Listen to the podcast for Santa Cecilia
Today we travel across the Tiber into the Trastevere neighborhood to visit the church of Santa Cecilia.
At sixteen, Cecilia, a Christian, vowed to remain forever a virgin. Her father, however, had different plans and arranged for her to wed Valerian, a pagan nobleman. She broke the news to her groom on the wedding night. At first, understandably frustrated, he eventually came to share her love for Christ. Not long after his conversion, in the year 230, he was martyred. She too was soon condemned to death for her faith.
Cecilia was sentenced to die by suffocation. She was locked in the baths of her own house and expected to die from the steam. When the executioners opened the doors, she was still very much alive. They then attempted to behead her. After three chops with the axe, she was still alive. Word spread throughout the city and for the next three days people came from all over to see her. As she lie on the floor dying, she preached the Gospel and sang hymns, helping to give her the title of patron saint of musicians. Pope Urban came to visit her on the third day. She gave him her house for worship and then died.
Her house was dedicated as Titulus Ceciliae, and is one of the original twenty-five parish churches of Rome. A small sanctuary was built over the site of her death. At her request, she was buried in the San Callisto Catacombs.
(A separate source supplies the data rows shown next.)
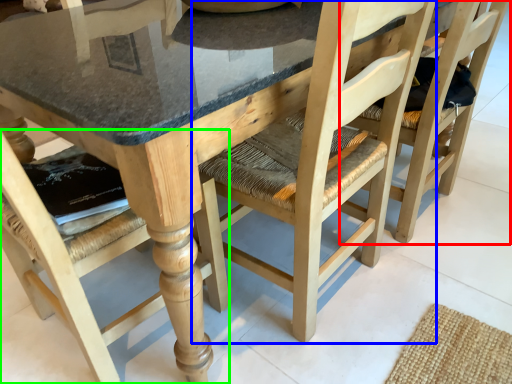
Question: Considering the real-world distances, which object is closest to chair (highlighted by a red box)? chair (highlighted by a blue box) or chair (highlighted by a green box).

Choices:
 (A) chair
 (B) chair

Answer: (A)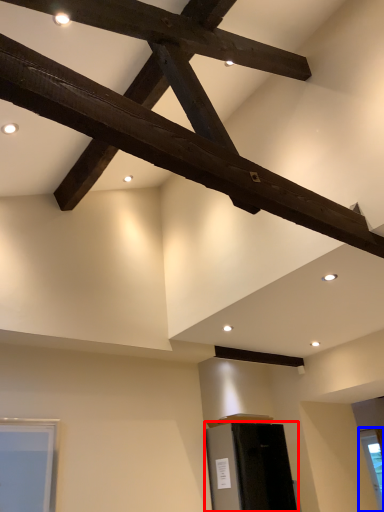
Question: Among these objects, which one is nearest to the camera, furniture (highlighted by a red box) or window (highlighted by a blue box)?

Choices:
 (A) furniture
 (B) window

Answer: (A)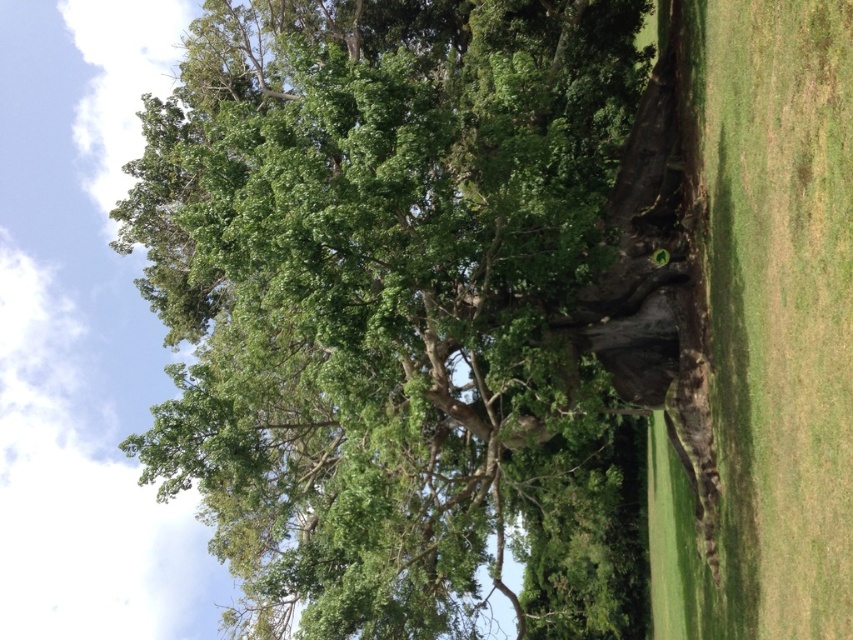
Question: Which of the following is the closest to the observer?

Choices:
 (A) (653, 465)
 (B) (498, 225)

Answer: (B)

Question: Does green leafy tree at center appear over green grass at right?

Choices:
 (A) yes
 (B) no

Answer: (B)

Question: Which point is farther to the camera?

Choices:
 (A) green grass at right
 (B) green leafy tree at center

Answer: (B)

Question: Can you confirm if green leafy tree at center is bigger than green grass at right?

Choices:
 (A) yes
 (B) no

Answer: (A)

Question: Where is green leafy tree at center located in relation to green grass at right in the image?

Choices:
 (A) above
 (B) below

Answer: (B)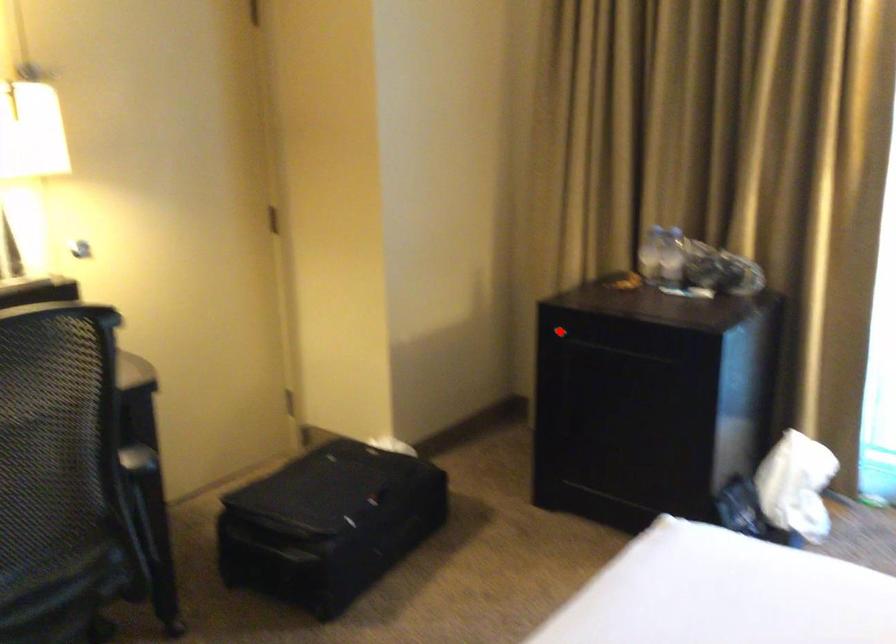
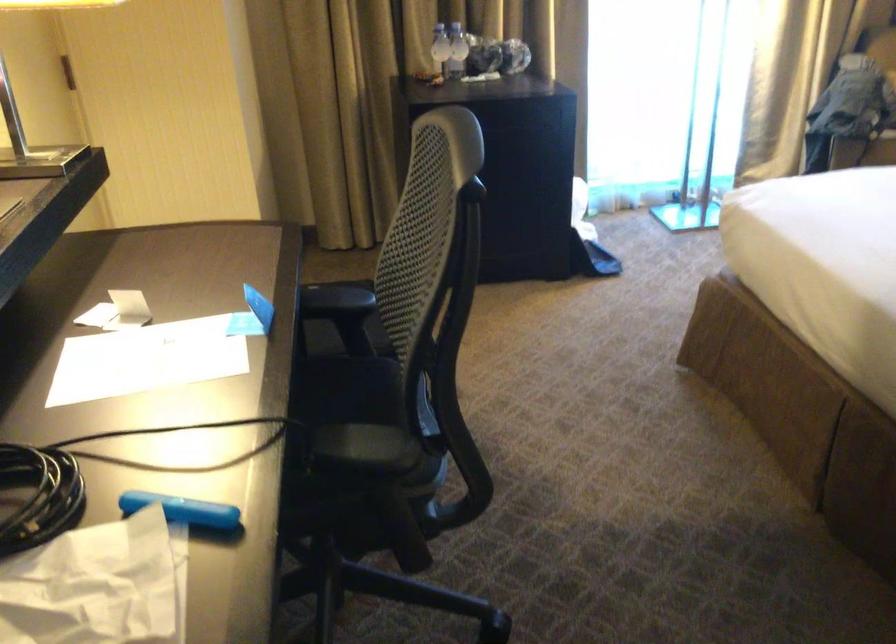
Question: I am providing you with two images of the same scene from different viewpoints. A red point is marked on the first image. Can you still see the location of the red point in image 2?

Choices:
 (A) Yes
 (B) No

Answer: (B)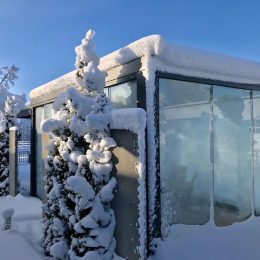
I want to click on glass, so click(203, 160).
Nearly six hundred years past until Pope Paschal set out to find her tomb and transfer her remains to this church. The catacombs were being abandoned and he was working to transfer the bodies into the churches of Rome. He was having trouble finding Saint Cecilia and it wasn’t until her location appeared to him in a dream that he was able to recover her body. When he located her tomb, he found that her body was still intact. He brought her back into Rome and buried her in the new church he had built over her home.
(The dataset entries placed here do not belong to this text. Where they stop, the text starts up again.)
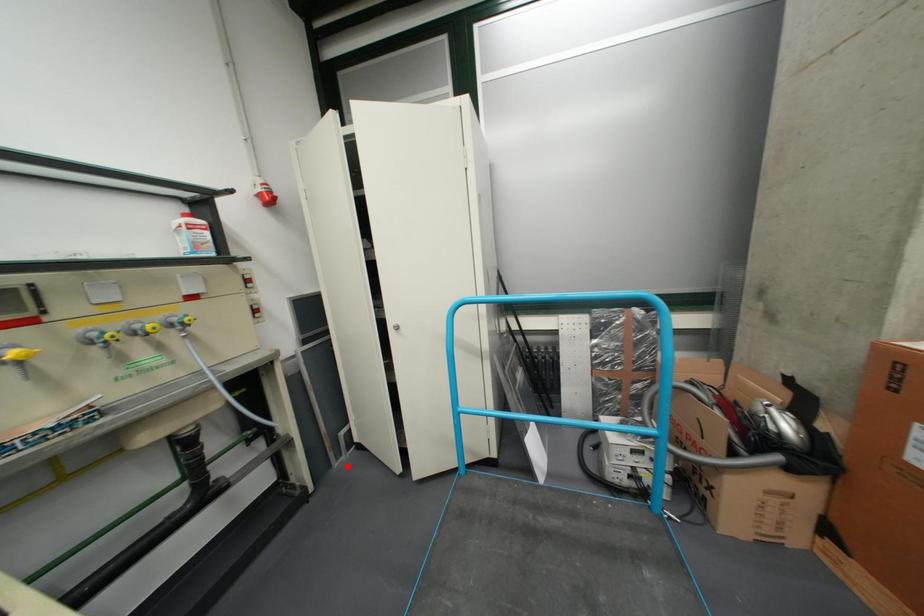
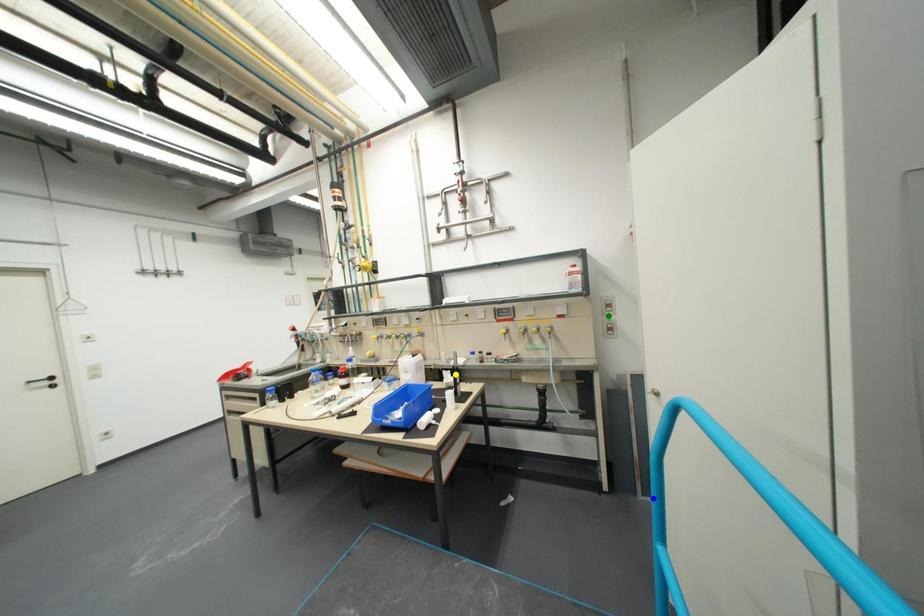
Question: I am providing you with two images of the same scene from different viewpoints. A red point is marked on the first image. You are given multiple points on the second image. Which mark in image 2 goes with the point in image 1?

Choices:
 (A) yellow point
 (B) green point
 (C) blue point

Answer: (C)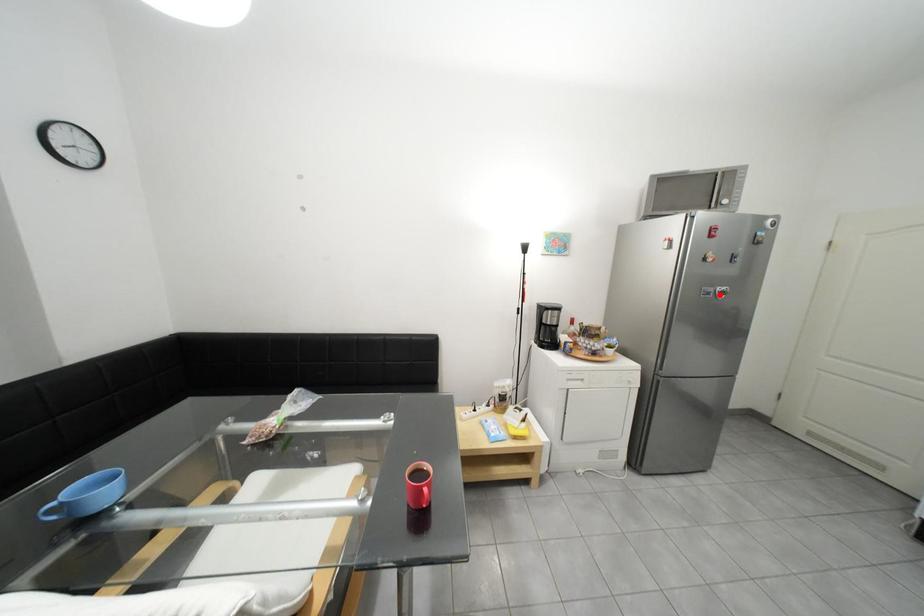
In 1599 her tomb was opened once again, she was still incorrupt. The sculptor Stefano Maderno was commissioned to sculpt in marble what God had preserved. Under the main altar is the beautiful sculpture of Saint Cecilia. Lying on her side, she has her head turned back displaying the gash in her neck, her right hand holding up three fingers, her left hand one. Even from the grave she is preaching to us. She’s telling us ‘three persons, one God’. An inscription on the floor from the artist tells us this is exactly as she looked when he saw her.
In the apse is a mosaic commissioned by Pope Paschal. It depicts the Pope holding a model of the church he just built. As we saw inside Santa Maria in Domnica, the pope has a blue square halo indicating that he was alive during the creation of this mosaic.
The relics of Saint Cecilia, her husband, Saint Valerian, his brother, Saint Tiburtius, Saint Maximus, Pope Saint Lucius and Pope Saint Urban and all here at Santa Cecilia.